The extrafollicular reaction (or plasmacellular reaction) begins almost immediately after the initial infection. It happens outside the follicles (hence the name), and is T-cell independent, but also happens during the T-cell dependent response. It’s the body’s initial reaction to an intruder and causes marginal zone B-cells to differentiate into plasma cells to produce low-affinity IgM. In the case of protein antigens, it’s a sort-of temporary defence while the body waits for the germinal centre reaction to start producing high affinity antibodies. In the case of non-protein antigens, it’s the only immune response the body will have to the antigen. The extrafollicular reaction does not cause formation of memory B cells.
The germinal centre reaction is protein-antigen dependent. It begins 7 days after the initial infection, so it is delayed compared to the extrafollicular reaction, and is done mostly by follicular B-cells. It will generate a germinal centre in the secondary lymphoid organs. It happens inside the follicles and is dependent on many cellular components and is T-cell dependant. The goal of the germinal centre reaction is the production of plasma cells that secrete antibodies with high affinity towards the antigen, and to produce memory cells that can make the response to the same antigen in the future quicker. The germinal centre reaction mostly ends up producing IgM and IgG antibodies, but can also produce antibodies with other isotypes, depending on the antigen.

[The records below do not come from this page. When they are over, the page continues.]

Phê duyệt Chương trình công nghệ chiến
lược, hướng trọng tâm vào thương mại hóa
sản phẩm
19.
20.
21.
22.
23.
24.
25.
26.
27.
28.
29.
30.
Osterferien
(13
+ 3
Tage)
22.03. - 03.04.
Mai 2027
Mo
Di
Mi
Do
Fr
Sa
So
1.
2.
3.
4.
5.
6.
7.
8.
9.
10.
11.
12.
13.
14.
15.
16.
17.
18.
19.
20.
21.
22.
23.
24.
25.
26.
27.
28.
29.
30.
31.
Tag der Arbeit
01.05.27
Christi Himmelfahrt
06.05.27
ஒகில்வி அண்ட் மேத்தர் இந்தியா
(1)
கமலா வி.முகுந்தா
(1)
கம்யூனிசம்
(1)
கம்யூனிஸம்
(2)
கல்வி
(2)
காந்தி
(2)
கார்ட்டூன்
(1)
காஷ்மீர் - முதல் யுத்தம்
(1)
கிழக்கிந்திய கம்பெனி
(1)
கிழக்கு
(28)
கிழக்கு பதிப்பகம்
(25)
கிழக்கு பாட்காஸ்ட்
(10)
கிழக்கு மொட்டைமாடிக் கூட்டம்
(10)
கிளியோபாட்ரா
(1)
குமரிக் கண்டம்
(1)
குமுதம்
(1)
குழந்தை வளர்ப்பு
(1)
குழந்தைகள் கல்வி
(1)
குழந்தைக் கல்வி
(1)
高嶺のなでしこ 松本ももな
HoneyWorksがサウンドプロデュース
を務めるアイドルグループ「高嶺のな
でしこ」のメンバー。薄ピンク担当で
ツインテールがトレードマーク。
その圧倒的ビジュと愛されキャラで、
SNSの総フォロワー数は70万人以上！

Follicular dendritic cells (FDCs) are also important. These cells are not related to dendritic cells (despite their name), and are not even hematopoietic in origin, but come from mesenchyme. They don’t have phagocytic activity and are non-adherent. They depend on an extracellular protein called LTβ to differentiate, and also on TNF to migrate to the correct tissue and location. They express VCAM-1, an adhesion molecule used to bind centrocytes (they’ll be defined later). Lastly, FDCs can store antigens for a long time, as part of an immune complex called the iccosome. The point of this will be clear in the next topic.
Both types of B2 B-cells are involved in the germinal centre reaction. The marginal zone B-cells will produce IgM and transport the antigen to the follicular B-cells with the help of the complement system, a system we will talk about more in a later topic.
The binding of the TFH and B-cell during the T-cell dependent response activates both cells, and causes the B-cell to start dividing, creating clones of itself with the same antibody-producing properties. Some of these clones will remain outside the follicle and become plasma cells that will produce low affinity antibodies. This is the extrafollicular reaction. Some of the clones will migrate into the lymphoid follicle, where they will start to rapidly divide. This takes place in the germinal centre. Some of these clones will undergo isotype switching, which we will learn more about in the next topic. The rapidly dividing B-cells are now known as centroblasts and make up the dark zone of the germinal centre. The centroblasts express a transcription factor called Bcl-6, and undergo affinity maturation, which we will also talk about in the next topic. Affinity maturation increases the affinity of the antibodies to the antigen. A cell type called tingible body macrophages will phagocyte cells that are not formed correctly during the division. They are also found in the dark zone.
After some rounds of cellular division, some centroblasts will become centrocytes and create the light zone of the germinal centre.